We are happy to announce that the Fifth Workshop on Image Matching: Local Features and Beyond will be held at CVPR 2023 on June 19, 2023 (morning, Pacific Time) in Vancouver, Canada. The workshop will once again feature an open challenge which will be announced in the following weeks. We plan to hold it on Kaggle, as we did last year. Further details will be announced before the conference.
11:30-11:40 ORGANIZERS: The 2023 Image Matching Challenge at Kaggle
11:40-11:47 CHALLENGE TALK: 1st place: Team ZJU3DV
11:47-11:54 CHALLENGE TALK: 2nd place: Team Current | Resistance | Voltage
11:54-12:01 CHALLENGE TALK: 4th place: Team Roni Heka
12:01-12:08 CHALLENGE TALK: 5th place: Team Kohei
12:08-12:15 CHALLENGE TALK: 6th place: Team MaxChen303
12:15-12:22 CHALLENGE TALK: 8th place: Team RMD-3DV
12:22-12:30 ORGANIZERS: Closing
Matching two or more images across wide baselines is a core computer vision problem, with applications to stereo, 3D reconstruction, re-localization, SLAM, and retrieval, among many others. Until recently one of the last bastions of traditional handcrafted methods, they too have begun to be replaced with learned alternatives. Interestingly, these new solutions still rely heavily on design intuitions behind handcrafted methods. In short, we are clearly in a transition stage, and our workshop, held every year at CVPR since 2019, aims to address this, bringing together researchers across academia and industry to assess the true state of the field.

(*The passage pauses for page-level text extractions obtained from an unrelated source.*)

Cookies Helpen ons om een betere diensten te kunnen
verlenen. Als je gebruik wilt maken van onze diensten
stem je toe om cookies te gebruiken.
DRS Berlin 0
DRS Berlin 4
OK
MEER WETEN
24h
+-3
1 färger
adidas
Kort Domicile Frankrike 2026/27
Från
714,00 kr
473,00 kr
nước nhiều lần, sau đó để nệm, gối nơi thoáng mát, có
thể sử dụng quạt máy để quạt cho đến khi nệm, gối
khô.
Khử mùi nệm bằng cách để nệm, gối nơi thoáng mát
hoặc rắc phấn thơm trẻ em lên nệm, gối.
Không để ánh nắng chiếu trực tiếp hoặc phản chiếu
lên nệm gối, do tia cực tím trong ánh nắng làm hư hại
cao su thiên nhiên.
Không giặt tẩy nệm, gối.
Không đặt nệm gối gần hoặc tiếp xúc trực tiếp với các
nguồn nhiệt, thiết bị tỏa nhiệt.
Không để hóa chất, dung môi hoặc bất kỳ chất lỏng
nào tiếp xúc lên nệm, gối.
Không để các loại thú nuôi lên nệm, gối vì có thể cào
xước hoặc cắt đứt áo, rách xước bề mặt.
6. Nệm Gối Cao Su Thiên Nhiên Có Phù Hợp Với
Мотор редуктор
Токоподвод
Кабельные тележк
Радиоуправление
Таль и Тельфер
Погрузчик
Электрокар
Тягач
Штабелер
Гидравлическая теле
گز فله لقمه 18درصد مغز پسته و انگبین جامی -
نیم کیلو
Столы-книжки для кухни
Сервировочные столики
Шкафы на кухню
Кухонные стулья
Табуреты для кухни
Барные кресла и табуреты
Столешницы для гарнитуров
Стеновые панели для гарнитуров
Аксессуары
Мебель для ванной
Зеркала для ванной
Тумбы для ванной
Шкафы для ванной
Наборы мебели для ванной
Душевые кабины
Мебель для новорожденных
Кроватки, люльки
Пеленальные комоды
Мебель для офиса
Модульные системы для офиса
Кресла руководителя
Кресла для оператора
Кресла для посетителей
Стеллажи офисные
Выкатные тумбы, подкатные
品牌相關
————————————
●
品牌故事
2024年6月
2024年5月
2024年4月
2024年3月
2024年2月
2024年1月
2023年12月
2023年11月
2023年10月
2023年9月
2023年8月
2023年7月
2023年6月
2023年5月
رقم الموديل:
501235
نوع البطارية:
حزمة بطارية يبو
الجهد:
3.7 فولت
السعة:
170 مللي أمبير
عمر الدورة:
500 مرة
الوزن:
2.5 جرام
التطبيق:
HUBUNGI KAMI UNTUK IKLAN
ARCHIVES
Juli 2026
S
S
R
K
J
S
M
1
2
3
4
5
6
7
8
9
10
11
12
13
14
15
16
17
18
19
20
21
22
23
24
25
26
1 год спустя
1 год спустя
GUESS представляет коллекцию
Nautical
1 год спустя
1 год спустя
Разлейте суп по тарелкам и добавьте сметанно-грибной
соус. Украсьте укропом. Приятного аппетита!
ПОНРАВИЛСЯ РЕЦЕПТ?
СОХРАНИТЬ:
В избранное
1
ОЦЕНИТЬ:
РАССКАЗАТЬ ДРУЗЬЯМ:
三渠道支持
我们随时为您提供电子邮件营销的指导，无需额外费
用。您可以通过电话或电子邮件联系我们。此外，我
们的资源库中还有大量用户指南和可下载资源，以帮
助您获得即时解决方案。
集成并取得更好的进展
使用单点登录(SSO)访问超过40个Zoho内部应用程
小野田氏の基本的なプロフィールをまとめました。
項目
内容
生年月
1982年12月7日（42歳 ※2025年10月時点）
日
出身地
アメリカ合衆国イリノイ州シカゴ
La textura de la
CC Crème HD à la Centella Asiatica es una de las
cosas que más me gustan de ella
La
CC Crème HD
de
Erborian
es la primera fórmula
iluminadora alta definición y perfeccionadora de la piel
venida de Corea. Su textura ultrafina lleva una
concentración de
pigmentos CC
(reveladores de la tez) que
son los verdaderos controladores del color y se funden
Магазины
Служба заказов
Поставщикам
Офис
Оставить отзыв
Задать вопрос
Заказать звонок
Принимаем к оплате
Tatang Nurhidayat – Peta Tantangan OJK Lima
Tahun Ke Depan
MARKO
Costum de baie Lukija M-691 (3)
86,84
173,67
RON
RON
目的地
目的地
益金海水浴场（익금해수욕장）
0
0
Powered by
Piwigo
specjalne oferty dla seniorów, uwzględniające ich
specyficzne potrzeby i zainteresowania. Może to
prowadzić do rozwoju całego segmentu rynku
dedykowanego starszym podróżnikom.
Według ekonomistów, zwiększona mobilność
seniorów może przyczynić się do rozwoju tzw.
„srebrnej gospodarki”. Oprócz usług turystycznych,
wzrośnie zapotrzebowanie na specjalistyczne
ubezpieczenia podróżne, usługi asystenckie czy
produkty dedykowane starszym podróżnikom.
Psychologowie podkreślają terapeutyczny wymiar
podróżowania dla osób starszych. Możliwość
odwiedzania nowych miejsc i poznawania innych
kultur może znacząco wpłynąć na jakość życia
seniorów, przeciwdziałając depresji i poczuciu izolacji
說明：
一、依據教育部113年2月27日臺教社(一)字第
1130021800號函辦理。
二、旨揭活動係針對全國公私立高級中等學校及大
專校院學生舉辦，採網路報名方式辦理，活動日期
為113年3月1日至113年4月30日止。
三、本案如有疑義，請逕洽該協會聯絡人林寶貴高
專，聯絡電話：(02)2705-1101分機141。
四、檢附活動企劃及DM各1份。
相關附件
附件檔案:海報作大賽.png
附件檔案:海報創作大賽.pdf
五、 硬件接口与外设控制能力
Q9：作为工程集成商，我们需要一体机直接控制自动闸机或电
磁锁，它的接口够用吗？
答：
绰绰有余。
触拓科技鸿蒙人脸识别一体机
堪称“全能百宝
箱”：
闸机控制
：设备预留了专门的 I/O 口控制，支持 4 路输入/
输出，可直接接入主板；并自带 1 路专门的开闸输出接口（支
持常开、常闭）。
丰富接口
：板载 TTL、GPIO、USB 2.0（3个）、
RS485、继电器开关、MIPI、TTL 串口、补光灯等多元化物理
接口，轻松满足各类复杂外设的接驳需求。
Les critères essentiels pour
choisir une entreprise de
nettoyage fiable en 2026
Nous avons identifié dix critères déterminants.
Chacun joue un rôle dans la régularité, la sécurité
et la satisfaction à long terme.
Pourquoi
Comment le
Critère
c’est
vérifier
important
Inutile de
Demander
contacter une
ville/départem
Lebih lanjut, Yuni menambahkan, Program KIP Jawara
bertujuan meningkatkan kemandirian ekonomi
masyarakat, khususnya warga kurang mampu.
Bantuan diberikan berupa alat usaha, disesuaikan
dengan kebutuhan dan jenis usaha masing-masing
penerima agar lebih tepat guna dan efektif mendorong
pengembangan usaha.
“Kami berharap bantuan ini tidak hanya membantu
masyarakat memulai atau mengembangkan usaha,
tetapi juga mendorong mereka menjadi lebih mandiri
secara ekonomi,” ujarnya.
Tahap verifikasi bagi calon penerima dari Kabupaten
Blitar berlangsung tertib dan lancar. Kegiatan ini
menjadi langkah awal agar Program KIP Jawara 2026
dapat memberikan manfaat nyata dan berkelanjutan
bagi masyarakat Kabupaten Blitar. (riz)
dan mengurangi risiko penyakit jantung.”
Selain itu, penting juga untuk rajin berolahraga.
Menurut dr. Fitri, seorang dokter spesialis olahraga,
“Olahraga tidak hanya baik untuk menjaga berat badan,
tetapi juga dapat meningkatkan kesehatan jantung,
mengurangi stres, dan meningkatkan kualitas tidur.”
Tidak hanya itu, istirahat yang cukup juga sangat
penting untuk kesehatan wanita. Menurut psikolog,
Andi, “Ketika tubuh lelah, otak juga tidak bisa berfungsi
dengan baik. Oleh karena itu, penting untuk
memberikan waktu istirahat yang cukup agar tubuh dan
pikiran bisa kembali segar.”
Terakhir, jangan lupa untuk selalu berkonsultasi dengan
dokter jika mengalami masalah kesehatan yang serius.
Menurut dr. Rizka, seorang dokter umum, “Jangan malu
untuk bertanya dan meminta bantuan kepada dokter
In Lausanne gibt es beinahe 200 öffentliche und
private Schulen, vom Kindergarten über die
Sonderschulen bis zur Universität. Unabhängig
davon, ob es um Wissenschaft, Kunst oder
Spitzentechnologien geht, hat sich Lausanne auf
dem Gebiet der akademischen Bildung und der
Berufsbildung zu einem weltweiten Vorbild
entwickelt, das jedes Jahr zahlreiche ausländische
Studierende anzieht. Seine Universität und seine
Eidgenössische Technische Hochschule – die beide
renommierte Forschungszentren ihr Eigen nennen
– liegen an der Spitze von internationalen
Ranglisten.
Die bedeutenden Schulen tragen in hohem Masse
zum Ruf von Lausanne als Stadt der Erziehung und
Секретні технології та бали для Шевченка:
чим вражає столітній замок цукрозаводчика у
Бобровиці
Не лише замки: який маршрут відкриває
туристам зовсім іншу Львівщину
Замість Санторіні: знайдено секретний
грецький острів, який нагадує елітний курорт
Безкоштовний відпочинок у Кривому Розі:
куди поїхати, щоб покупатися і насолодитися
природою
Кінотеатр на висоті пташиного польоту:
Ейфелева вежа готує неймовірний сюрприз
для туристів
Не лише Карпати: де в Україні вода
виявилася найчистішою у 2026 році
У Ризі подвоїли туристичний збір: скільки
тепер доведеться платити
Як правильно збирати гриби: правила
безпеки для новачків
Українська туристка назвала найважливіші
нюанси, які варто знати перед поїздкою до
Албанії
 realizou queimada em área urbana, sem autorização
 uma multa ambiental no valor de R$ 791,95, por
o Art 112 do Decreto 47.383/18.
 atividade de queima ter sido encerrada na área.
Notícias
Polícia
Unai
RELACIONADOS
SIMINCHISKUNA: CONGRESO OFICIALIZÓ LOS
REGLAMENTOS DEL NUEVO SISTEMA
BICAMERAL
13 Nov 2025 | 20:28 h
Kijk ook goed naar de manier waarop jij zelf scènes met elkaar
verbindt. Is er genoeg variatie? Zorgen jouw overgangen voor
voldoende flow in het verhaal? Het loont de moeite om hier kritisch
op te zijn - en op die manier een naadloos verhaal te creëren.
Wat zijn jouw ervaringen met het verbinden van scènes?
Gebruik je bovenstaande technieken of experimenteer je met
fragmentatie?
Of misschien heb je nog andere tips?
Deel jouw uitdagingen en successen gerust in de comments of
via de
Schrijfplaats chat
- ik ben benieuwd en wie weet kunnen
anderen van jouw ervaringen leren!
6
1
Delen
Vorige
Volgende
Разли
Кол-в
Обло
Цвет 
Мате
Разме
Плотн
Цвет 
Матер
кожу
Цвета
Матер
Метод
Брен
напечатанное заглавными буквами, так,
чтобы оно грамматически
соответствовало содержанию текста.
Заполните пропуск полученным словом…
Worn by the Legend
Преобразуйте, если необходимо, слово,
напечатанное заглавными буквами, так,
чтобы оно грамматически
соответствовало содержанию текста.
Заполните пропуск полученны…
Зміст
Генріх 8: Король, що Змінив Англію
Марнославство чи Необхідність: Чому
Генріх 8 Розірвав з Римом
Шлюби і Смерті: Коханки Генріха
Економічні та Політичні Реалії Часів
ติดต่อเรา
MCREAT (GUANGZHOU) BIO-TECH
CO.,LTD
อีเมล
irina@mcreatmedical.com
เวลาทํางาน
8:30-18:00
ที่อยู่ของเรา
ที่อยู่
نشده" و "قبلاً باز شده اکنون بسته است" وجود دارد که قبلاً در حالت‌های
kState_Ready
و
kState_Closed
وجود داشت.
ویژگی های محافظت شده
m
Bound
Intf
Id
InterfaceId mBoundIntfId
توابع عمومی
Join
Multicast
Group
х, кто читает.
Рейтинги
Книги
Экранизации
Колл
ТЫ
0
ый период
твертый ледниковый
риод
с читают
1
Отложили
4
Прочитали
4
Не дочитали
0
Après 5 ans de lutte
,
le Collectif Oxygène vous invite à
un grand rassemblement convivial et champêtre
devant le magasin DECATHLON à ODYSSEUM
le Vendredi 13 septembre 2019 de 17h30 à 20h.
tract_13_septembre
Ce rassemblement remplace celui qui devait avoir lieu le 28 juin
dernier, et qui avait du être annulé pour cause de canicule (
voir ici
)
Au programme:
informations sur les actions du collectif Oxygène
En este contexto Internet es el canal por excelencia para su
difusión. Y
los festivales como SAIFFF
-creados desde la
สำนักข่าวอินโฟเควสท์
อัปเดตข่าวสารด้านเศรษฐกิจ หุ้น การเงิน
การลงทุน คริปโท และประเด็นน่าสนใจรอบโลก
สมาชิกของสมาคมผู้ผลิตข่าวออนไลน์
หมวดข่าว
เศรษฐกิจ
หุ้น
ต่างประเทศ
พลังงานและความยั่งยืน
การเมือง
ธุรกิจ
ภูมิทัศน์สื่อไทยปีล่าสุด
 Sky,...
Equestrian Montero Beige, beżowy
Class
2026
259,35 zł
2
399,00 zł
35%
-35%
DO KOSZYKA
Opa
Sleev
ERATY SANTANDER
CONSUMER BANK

We aim to establish what works, what doesn’t, what’s missing, and which research directions are most promising, while focusing on experimental validation.
Towards this end, every workshop edition has included an open challenge on local feature matching. Its results support our statement, as solutions have evolved from carefully tuned traditional baselines (e.g. SIFT keypoints with learned patch descriptors) to more modern solutions (e.g. transformers). Local features might have an expiration date, but true end-to-end solutions still seem far away. More importantly, the results of the Image Matching Challenges have shown that comprehensive benchmarking with downstream metrics is crucial to figure out how novel techniques compare with their traditional counterparts. Our ultimate goal is to understand the performance of algorithms in real-world scenarios, their failure modes, and how to address them, and to find out problems that emerge in practical settings but are sometimes ignored by academia. We believe that this effort provides a valuable feedback loop to the community.
Topics include (but are not limited to):
Formulations of keypoint extraction and matching pipelines with deep networks.
Application of geometric constraints into the training of deep networks.
Leveraging additional cues such as semantics and mono-depth estimates.
Methods addressing adversarial conditions where current methods fail (weather changes, day versus night, etc.).
Attention mechanisms to match salient image regions.
Integration of differentiable components into 3D reconstruction frameworks.
Connecting local descriptors/image matching with global descriptors/image retrieval.
Matching across different data modalities such as aerial versus ground.
Large-scale evaluation of classical and modern methods for image matching, by means of our open challenge.
New perception devices such as event-based cameras.
Other topics related to image matching, structure from motion, mapping, and re-localization, such as privacy-preserving representations.
Call for Papers
We invite paper submissions up to 8 pages, excluding references and acknowledgements. They should use the CVPR template and be submitted to the CMT site. Submissions must contain novel work and will be indexed in IEEE Xplore/CVF. They will receive at least two double-blind reviews.